All of the data should be restated word for word, with the pictures omitted.
------------
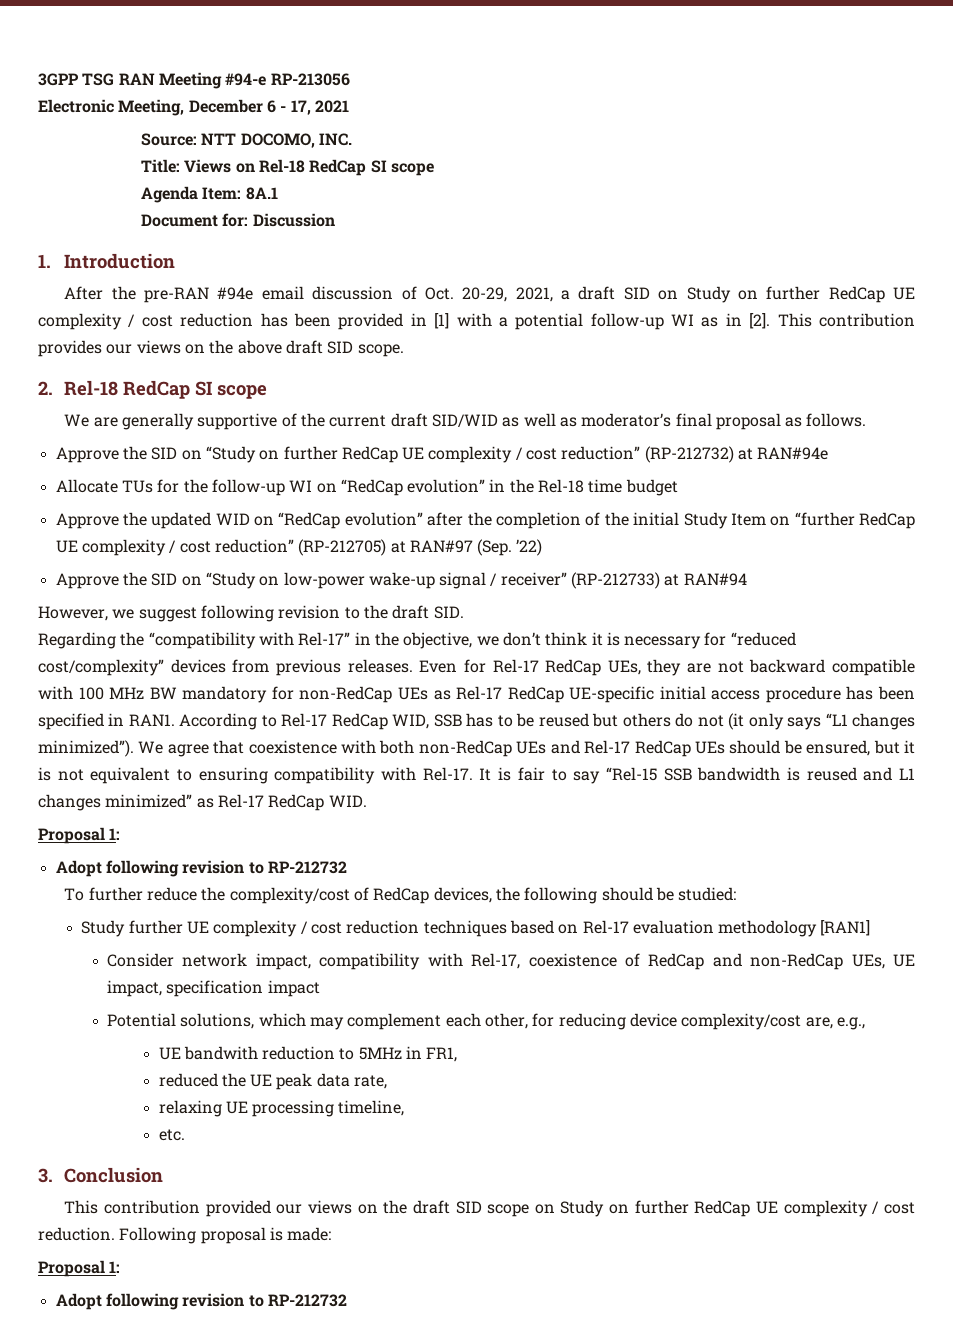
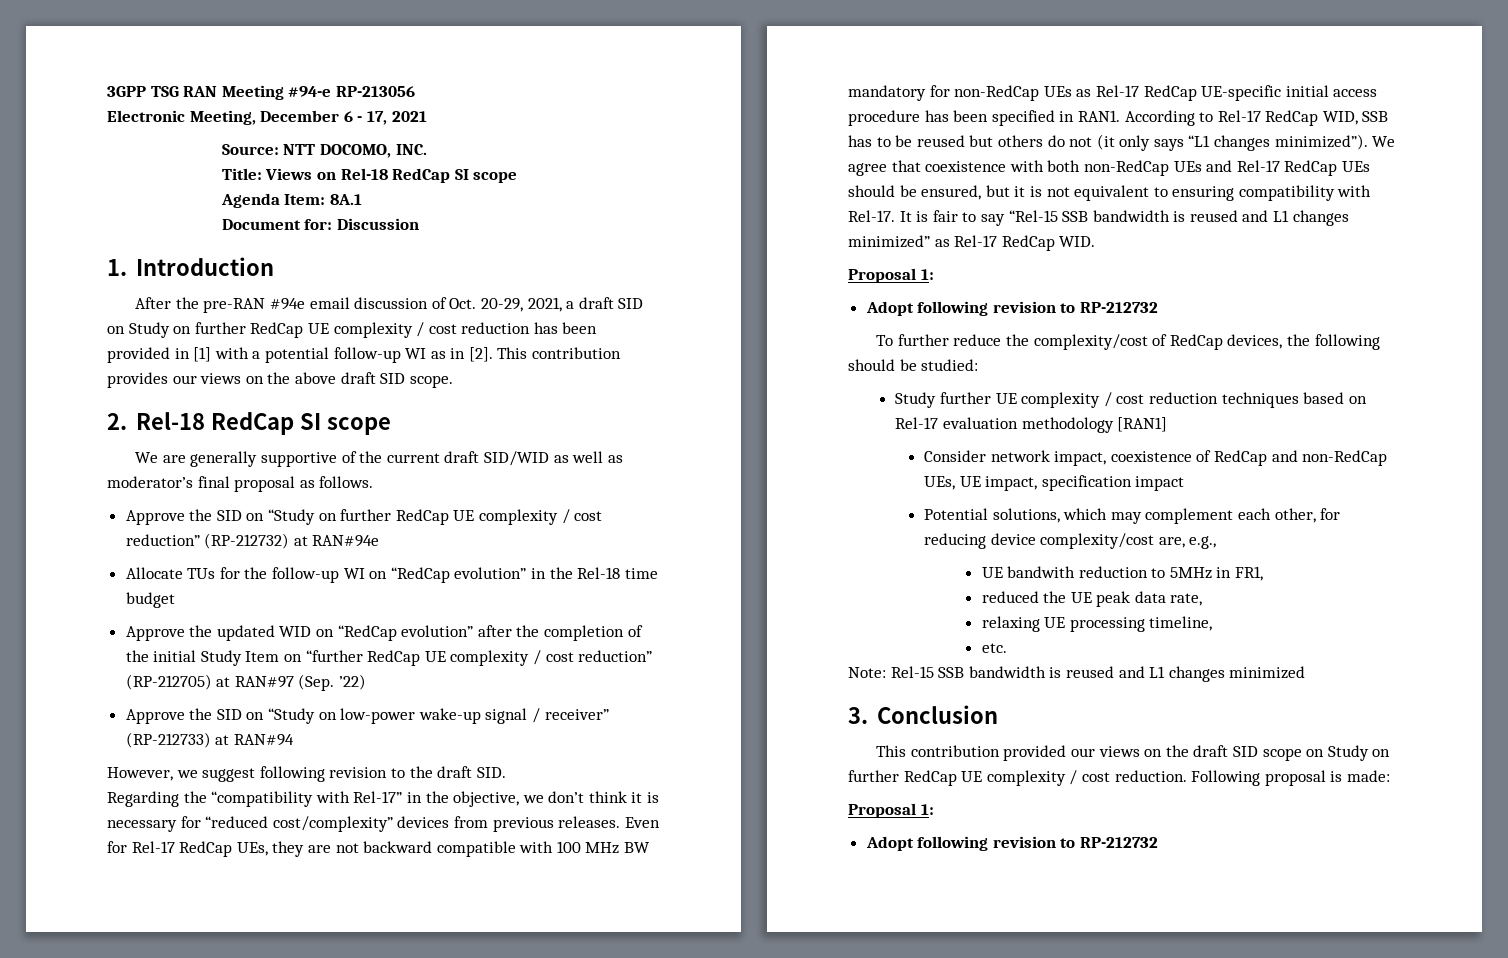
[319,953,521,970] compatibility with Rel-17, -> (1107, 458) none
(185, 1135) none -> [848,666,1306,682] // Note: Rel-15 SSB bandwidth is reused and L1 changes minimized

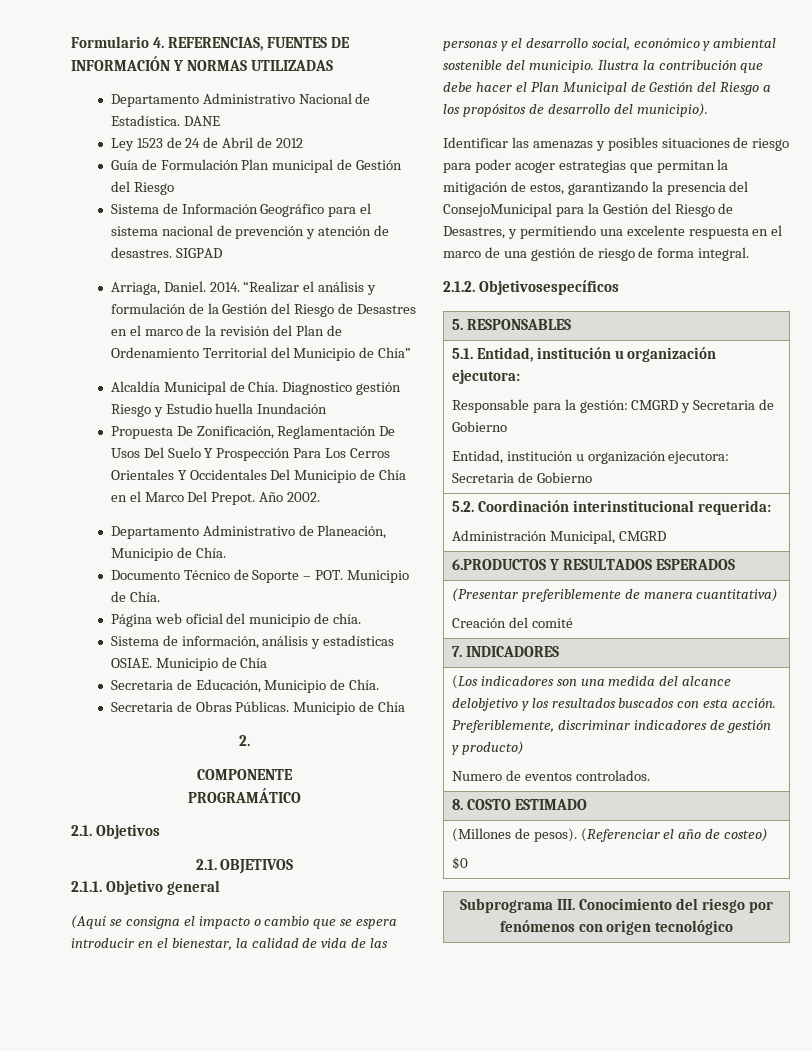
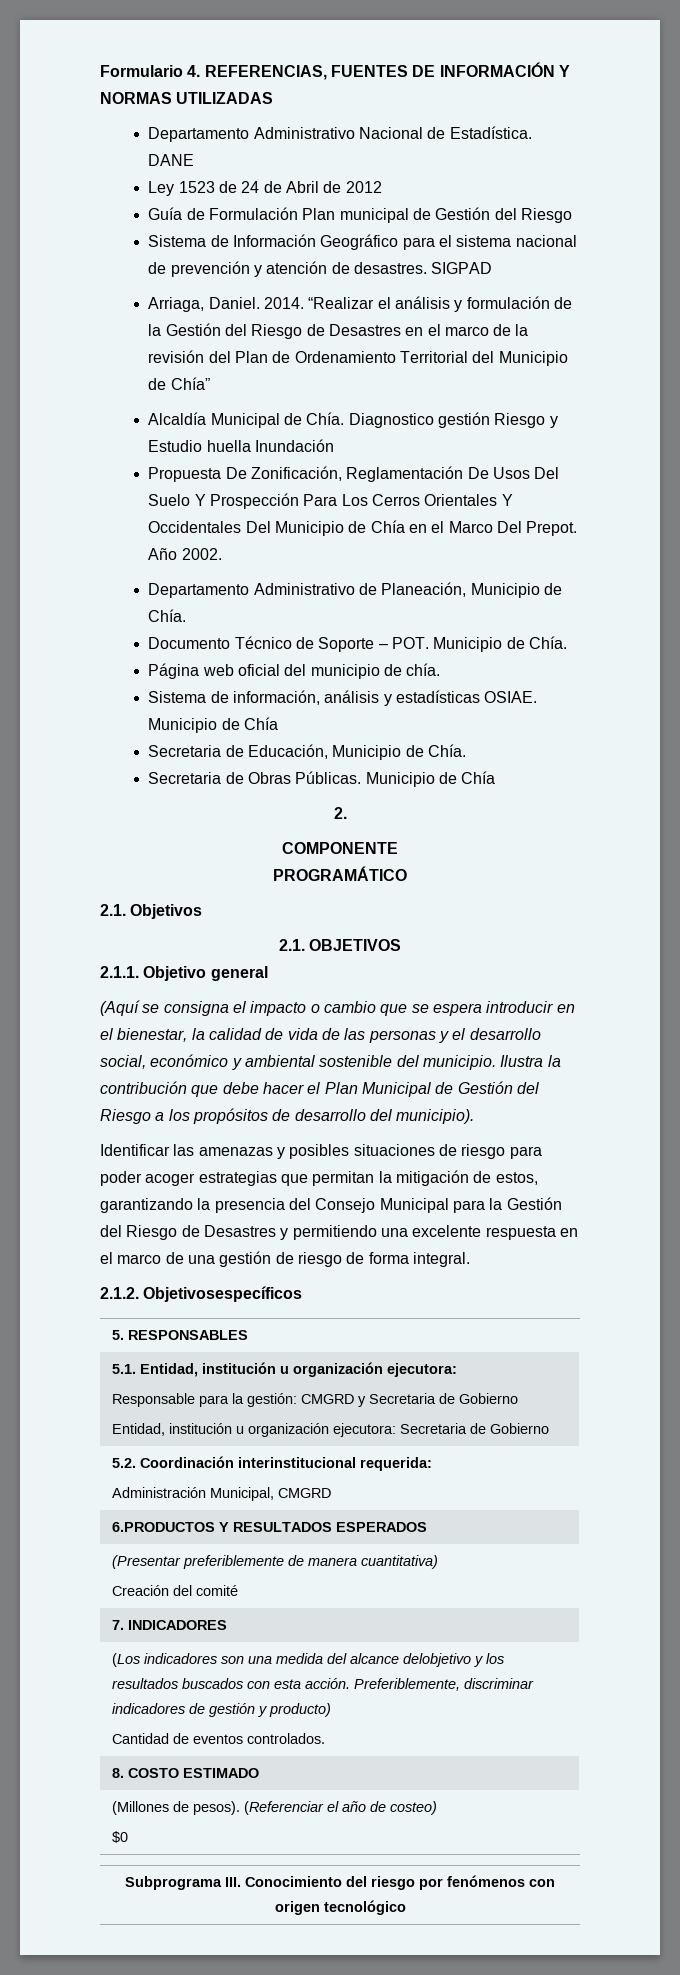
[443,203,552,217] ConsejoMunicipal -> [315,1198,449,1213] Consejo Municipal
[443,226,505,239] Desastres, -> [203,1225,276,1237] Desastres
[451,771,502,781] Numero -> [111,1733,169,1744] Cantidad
------------
*WRITTEN SOLUTION*.
[319,953,521,970] compatibility with Rel-17, -> (1107, 458) none
(185, 1135) none -> [848,666,1306,682] // Note: Rel-15 SSB bandwidth is reused and L1 changes minimized

[443,203,552,217] ConsejoMunicipal -> [315,1198,449,1213] Consejo Municipal
[443,226,505,239] Desastres, -> [203,1225,276,1237] Desastres
[451,771,502,781] Numero -> [111,1733,169,1744] Cantidad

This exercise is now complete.